Mais il est impossible de séparer le sens de l’émerveillement de L’Engle – que l’univers est riche de sens, même quand il semble totalement chaotique, et que ce sens est un acte d’amour de la part d’un créateur divin – de son sens de la foi. Comme L’Engle l’a écrit en 1972 dans sa série de réflexions sur l’art, Walking on the Water:
Nous avons confiance comme Lady Julian de Norwich avait confiance, sachant que malgré toute la douleur et l’horreur du monde, en fin de compte le dessein d’amour de Dieu sera accompli et « tout sera bien et tout sera bien et toutes sortes de choses seront bien. » Et cette toute-bienveillance sous-tend l’art véritable (l’art chrétien) dans toutes les disciplines, une toute-bienveillance qui ne nous vient pas parce que nous sommes intelligents ou vertueux mais qui vient comme un don de la grâce.
La perspective chrétienne de L’Engle a été quasiment excisée dans ce A Wrinkle in Time, comme le note Alissa Wilkinson, critique de cinéma chez Vox. Il y a un long précédent de Hollywood évitant les questions de foi dans les adaptations à gros budget d’histoires pour enfants. Au sein du cinéma grand public, tant les Chroniques de Narnia de C.S. Lewis (profondément chrétiennes) que la Boussole d’or de Philip Pullman (profondément antithétique) ont été dépouillées de leurs connotations religieuses lorsqu’elles ont été adaptées au grand écran, ce qui a finalement diminué les deux adaptations.
Cela peut être, en partie, dû aux demandes faites aux films fantastiques « familiaux » à gros budget de se prêter facilement aux manèges des parcs à thème et aux ventes de produits dérivés, ce qui est plus difficile à faire avec les films qui adoptent une approche divisée ou compliquée de la foi. « Le bien triomphe du mal » est beaucoup plus vendable et direct que « l’univers existe parce que Dieu s’est fait homme », même si le paradoxe de ce dernier confère à Wrinkle son poids existentiel.
Ce qui nous laisse, comme l’écrit Wilkinson, c’est une division nette entre les films qui restent en toute sécurité dans leur voie séculaire et les films conçus spécifiquement pour plaire aux sensibilités du public évangélique.

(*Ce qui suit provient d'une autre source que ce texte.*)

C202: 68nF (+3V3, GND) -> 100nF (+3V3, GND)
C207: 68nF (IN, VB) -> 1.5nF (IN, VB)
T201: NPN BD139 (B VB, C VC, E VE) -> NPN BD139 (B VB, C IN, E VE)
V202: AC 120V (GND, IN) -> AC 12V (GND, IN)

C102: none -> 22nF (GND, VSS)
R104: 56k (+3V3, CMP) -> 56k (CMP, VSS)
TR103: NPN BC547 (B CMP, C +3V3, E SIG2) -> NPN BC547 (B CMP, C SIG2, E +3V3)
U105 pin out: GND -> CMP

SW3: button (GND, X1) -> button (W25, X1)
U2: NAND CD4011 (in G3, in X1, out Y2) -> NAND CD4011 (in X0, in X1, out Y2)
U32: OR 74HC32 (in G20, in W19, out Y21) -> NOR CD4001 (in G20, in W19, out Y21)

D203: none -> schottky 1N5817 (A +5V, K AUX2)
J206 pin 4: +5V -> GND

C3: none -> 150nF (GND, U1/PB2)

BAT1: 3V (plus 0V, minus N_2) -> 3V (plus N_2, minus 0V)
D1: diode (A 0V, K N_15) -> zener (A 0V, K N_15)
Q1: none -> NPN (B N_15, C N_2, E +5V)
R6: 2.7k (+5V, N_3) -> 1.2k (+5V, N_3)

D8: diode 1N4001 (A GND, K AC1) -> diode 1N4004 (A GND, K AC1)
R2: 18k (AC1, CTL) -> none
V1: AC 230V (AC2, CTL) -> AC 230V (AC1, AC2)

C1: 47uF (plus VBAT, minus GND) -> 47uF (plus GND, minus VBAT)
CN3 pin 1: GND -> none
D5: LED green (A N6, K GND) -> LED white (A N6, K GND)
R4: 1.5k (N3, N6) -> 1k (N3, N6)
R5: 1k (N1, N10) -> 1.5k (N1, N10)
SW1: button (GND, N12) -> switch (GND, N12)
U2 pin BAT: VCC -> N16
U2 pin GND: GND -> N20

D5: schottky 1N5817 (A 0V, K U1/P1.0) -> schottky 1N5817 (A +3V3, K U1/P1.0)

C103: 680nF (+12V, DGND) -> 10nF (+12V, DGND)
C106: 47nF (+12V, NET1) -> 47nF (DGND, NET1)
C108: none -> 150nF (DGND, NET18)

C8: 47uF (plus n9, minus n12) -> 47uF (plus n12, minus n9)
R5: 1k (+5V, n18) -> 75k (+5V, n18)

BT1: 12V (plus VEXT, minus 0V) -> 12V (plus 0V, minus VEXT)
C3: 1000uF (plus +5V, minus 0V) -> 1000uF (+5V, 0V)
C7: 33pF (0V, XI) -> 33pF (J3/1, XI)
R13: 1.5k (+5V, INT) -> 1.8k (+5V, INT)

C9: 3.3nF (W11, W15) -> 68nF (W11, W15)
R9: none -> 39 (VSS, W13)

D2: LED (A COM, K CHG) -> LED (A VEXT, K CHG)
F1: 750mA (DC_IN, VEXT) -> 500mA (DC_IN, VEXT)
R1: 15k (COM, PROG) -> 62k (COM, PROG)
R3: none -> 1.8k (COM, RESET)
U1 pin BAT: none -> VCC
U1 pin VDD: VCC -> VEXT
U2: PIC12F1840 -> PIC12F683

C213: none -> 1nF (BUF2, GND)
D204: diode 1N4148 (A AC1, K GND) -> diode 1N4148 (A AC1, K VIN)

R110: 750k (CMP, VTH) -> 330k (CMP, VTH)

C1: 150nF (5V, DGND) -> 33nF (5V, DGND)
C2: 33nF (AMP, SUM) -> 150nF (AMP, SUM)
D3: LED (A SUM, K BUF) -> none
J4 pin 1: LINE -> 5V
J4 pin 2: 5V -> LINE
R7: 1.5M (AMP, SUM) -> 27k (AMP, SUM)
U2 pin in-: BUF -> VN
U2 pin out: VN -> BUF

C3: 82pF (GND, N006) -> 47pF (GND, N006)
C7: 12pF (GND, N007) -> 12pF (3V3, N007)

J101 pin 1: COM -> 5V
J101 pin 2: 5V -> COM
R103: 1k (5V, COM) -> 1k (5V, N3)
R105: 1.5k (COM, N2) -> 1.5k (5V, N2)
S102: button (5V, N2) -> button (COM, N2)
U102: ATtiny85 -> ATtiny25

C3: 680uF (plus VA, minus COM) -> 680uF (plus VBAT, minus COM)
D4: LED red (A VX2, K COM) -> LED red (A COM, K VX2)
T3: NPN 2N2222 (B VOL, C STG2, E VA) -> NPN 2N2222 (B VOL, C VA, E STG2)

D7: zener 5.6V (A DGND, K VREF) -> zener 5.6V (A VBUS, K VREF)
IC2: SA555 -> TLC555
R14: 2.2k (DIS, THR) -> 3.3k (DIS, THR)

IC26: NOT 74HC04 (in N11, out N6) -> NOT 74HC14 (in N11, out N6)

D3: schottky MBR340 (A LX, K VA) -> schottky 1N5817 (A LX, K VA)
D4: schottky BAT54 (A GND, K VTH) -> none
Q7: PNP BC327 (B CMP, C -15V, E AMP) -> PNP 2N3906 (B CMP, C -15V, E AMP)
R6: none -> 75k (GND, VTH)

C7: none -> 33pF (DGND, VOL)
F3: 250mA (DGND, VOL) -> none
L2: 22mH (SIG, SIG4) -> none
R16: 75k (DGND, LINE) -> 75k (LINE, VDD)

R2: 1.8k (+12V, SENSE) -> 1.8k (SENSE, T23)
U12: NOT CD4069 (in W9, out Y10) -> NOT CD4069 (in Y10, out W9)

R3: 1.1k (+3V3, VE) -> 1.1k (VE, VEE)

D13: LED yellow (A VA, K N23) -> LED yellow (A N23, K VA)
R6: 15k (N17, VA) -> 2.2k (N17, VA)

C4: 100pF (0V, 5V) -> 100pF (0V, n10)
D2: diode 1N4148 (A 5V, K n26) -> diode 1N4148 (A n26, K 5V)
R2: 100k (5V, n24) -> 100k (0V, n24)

Les films qui prennent la foi au sérieux ont tendance à être larmoyants, « basés sur la foi », comme God’s Not Dead – des films qui apaisent, plutôt que de provoquer, leur public cible.
La puissance durable de l’œuvre de L’Engle nous montre à quel point les histoires riches et émotionnellement stimulantes qui prennent au sérieux les grandes questions sur le bien, le mal, l’amour et la souffrance peuvent être. Pour L’Engle, prendre ces questions au sérieux était au cœur de sa foi et de son art.
Comme elle l’a écrit dans L’eau : » Presque toutes les définitions que je trouve de l’identité chrétienne sont aussi une définition de l’identité de l’artiste… l’art est une affirmation de la vie, une réfutation de la mort. » Son approche de la narration était un acte de vulnérabilité, d’amour et de foi non moins chrétien que la défense finale de Charles Wallace par Meg Murry. Quel dommage que le film n’ait pas pu montrer les deux.